Back to the international well
William Rickman Sr. has twice gone to a source of international top-class pedigrees to find new stallions. Last year, Rickman brought in the Juddmonte Farms-bred Dumyat to stand at his William's Grove Farm in Chesapeake City.
This year he adds Gyrfalcon, who also stands for private contract. A 5-year-old winning son of champion Zafonic, Gyrfalcon is out of Monroe, a group-winning daughter of Sir Ivor. Gyrfalcon is a full brother to Xaar, a 2-year-old champion in Europe who won two Group 1 races - the Prix de la Salamandre and Dewhurst stakes. Monroe produced a total of seven stakes horses from 15 foals, including additional group winners Masterclass, who was second in the Group 1 Grand Criterium at 2, and Diese, dam of the Grade 1 United Nations Handicap winner, Senure.
Kenneth Tucker stands first-year stallion Precious Marque at Taino Farms in Bowie. A 5-year-old winning son of Marquetry, Precious Marque is out of Set for Gold (by Java Gold), a half-sister to millionaire Twice the Vice.
Precious Marque stands for $500 live foal.

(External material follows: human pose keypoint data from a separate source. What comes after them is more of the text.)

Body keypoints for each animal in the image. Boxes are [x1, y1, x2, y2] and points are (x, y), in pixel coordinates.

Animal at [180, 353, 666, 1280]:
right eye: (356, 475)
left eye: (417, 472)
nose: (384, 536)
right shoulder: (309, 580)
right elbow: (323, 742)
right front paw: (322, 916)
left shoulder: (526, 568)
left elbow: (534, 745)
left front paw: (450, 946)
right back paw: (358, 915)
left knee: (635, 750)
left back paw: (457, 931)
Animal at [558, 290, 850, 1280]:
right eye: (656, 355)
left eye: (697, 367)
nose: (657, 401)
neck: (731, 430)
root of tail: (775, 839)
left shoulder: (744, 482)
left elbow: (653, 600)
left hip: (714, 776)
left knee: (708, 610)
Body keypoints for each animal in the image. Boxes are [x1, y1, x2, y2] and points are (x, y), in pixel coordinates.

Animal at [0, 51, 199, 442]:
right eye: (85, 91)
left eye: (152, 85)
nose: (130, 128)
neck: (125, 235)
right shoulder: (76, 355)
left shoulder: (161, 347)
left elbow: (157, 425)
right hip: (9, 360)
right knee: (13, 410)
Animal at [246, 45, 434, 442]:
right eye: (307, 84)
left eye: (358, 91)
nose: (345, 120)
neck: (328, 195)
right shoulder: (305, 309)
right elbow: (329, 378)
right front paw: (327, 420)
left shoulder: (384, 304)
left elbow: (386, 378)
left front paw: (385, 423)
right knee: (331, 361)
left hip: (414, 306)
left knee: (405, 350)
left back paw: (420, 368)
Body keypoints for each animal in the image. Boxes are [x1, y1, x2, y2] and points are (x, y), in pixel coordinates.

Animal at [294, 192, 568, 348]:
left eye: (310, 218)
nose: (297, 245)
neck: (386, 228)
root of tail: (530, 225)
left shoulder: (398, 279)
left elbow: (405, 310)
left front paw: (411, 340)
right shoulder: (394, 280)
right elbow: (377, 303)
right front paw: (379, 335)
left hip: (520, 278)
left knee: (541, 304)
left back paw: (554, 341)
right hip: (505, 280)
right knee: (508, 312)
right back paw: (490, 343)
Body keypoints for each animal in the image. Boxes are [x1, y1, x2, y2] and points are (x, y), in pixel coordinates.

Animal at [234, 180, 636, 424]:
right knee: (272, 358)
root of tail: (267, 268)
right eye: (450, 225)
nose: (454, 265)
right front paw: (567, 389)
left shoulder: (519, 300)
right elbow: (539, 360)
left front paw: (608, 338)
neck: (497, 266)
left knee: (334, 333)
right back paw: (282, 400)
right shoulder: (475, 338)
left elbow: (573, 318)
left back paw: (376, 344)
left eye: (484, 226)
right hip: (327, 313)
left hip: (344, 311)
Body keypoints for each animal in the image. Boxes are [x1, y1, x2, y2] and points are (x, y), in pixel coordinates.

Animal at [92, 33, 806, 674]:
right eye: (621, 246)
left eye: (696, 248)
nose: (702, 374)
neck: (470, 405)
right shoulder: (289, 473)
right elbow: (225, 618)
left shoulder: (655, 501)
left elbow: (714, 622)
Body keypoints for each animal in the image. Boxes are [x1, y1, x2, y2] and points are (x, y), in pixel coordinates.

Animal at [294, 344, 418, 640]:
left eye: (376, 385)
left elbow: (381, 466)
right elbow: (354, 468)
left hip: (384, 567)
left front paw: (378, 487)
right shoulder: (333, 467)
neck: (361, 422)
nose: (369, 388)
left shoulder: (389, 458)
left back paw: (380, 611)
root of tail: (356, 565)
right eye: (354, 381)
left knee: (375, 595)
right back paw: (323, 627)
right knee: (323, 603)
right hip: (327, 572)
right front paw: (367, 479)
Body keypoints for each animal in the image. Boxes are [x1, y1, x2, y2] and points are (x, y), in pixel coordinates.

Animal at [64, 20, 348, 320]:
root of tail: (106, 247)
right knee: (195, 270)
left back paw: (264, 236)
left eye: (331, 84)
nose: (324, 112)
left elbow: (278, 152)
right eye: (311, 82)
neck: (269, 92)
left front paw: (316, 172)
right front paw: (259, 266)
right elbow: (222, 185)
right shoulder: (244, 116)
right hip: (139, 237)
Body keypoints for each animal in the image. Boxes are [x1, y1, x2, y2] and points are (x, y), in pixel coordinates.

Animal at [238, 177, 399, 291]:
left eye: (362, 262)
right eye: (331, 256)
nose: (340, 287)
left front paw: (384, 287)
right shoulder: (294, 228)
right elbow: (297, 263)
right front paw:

Trim Account begins his career at Penny Ante Acres in Whiteford. A 10-year-old son of Private Account, Trim Account campaigned for eight years, and the stakes-placed runner retires with earnings of $132,678. Out of stakes winner and Grade 1-placed Trim Colony (by Pleasant Colony) from the family of champion and leading sire Hoist the Flag, Trim Account stands for $1,000 live foal as the property of Catherine Herbert.
Two proven stallions move to Maryland
Two stallions who moved to Maryland for the 2003 season are Smart Guy and Prussian Blue.
Smart Guy, who stood in Pennsylvania last year, earned $462,740 during a career in which he won four stakes and placed in six others. Smart Guy's biggest score came in the Grade 3 Pennsylvania Derby. He also won the Northern Dancer Stakes, Francis (Jock) Labelle Memorial Stakes, and Deputed Testamony Stakes - by a combined margin of nearly 24 lengths. By Smarten out of Royal Tali, by Talc, 7-year-old Smart Guy is a full brother to Maragold Princess. He stands for $1,500 live foal at Conowingo Lake Farm in Conowingo as the property of David M. Malatesta.
Prussian Blue, a graded stakes winner of $225,341, stands at Glasgow Farm in Millington after standing in North Carolina last year.
Winner of Santa Anita's Grade 2 Carleton F. Burke Handicap and a stakes winner in France, Prussian Blue earned $225,341. An 11-year-old son of Polish Navy, Prussian Blue is out of Lit'l Rose, who is also the dam of stakes winner Handsome Hunk. Owned by Tamarack Hill Farm Inc., Prussian Blue stands for $1,000 live foal.